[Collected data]
*** Begin section ***
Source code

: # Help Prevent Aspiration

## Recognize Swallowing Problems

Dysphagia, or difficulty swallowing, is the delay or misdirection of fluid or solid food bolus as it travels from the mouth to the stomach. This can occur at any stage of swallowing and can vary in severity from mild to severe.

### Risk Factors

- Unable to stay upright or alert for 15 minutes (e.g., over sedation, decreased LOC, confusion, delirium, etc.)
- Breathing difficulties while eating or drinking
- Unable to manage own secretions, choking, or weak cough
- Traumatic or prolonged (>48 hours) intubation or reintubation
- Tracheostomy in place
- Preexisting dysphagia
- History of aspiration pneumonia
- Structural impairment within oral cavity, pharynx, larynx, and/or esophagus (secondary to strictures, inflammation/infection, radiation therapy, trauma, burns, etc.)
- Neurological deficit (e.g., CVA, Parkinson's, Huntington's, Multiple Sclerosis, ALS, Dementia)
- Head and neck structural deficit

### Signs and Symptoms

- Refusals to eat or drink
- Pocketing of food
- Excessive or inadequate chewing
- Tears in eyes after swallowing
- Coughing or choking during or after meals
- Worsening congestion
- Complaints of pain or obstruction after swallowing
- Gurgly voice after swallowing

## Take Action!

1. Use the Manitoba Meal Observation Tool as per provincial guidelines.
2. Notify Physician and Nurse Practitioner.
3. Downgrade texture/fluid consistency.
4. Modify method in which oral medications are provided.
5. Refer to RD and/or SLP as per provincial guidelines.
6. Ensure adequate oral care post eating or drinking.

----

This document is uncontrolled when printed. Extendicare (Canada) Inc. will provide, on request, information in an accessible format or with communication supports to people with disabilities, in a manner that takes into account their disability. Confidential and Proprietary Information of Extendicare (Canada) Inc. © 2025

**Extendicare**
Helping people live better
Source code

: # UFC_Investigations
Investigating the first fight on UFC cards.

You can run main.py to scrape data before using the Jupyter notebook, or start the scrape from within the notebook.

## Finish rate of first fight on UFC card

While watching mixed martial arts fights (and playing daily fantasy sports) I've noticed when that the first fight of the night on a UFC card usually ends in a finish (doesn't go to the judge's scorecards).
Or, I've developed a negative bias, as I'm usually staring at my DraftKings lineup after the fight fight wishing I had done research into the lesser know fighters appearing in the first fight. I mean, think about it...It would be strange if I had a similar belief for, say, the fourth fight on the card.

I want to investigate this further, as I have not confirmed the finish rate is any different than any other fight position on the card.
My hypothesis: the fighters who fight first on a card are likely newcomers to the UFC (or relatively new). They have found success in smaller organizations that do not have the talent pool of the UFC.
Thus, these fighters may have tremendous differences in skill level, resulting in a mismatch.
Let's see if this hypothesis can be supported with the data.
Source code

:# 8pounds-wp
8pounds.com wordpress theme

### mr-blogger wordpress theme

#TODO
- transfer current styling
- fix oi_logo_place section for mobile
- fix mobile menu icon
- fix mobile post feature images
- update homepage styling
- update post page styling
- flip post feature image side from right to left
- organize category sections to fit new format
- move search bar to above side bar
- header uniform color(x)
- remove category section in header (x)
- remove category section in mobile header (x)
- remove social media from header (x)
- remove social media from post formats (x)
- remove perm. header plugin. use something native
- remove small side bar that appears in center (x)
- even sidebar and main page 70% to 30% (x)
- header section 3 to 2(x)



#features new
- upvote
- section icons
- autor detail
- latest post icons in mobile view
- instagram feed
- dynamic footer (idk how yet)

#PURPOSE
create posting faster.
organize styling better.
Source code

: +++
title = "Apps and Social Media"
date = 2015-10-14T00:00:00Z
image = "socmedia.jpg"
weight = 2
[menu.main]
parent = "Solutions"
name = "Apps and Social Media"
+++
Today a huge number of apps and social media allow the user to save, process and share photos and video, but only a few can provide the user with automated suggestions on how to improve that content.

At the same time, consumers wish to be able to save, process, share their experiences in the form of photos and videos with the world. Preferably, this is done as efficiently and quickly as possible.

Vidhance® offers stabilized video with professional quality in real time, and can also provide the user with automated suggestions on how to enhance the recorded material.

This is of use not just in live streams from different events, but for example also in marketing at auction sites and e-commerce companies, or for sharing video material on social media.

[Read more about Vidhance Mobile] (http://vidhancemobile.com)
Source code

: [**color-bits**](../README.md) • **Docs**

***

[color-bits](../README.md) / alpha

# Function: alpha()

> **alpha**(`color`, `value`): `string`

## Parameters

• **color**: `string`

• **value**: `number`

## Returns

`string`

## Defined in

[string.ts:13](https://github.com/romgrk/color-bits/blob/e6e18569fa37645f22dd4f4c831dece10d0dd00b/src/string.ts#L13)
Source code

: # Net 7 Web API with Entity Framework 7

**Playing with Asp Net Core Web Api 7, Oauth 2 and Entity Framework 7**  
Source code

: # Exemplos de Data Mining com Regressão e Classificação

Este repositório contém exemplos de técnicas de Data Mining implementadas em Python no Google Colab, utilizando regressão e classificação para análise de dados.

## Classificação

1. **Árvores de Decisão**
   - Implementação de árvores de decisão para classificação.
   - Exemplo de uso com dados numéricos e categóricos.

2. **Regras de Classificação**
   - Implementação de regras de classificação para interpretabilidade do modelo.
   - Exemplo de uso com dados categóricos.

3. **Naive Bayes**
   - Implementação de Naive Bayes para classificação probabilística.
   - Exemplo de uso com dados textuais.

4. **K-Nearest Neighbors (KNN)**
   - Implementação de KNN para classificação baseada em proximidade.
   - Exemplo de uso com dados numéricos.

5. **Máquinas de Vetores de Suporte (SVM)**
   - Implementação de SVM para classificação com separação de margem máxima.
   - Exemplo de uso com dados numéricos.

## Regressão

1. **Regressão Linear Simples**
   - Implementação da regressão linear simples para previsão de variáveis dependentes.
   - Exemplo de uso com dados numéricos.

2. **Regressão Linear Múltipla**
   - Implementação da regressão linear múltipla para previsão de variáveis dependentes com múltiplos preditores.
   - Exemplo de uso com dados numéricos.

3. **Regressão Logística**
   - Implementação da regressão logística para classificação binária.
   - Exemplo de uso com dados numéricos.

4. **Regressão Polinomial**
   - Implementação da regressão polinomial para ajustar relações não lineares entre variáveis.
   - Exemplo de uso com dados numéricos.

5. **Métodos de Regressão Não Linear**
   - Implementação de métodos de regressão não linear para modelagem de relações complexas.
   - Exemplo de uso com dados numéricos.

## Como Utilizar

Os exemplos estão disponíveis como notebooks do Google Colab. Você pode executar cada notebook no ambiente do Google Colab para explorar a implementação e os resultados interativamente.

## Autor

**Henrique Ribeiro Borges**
*** End section ***
Take the stretch of lines above from the one containing "3. Downgrade texture/fluid consistency." through the one containing "Or, I've developed" and repeat it exactly, adding no other line.

3. Downgrade texture/fluid consistency.
4. Modify method in which oral medications are provided.
5. Refer to RD and/or SLP as per provincial guidelines.
6. Ensure adequate oral care post eating or drinking.

----

This document is uncontrolled when printed. Extendicare (Canada) Inc. will provide, on request, information in an accessible format or with communication supports to people with disabilities, in a manner that takes into account their disability. Confidential and Proprietary Information of Extendicare (Canada) Inc. © 2025

**Extendicare**
Helping people live better
Source code

: # UFC_Investigations
Investigating the first fight on UFC cards.

You can run main.py to scrape data before using the Jupyter notebook, or start the scrape from within the notebook.

## Finish rate of first fight on UFC card

While watching mixed martial arts fights (and playing daily fantasy sports) I've noticed when that the first fight of the night on a UFC card usually ends in a finish (doesn't go to the judge's scorecards).
Or, I've developed a negative bias, as I'm usually staring at my DraftKings lineup after the fight fight wishing I had done research into the lesser know fighters appearing in the first fight. I mean, think about it...It would be strange if I had a similar belief for, say, the fourth fight on the card.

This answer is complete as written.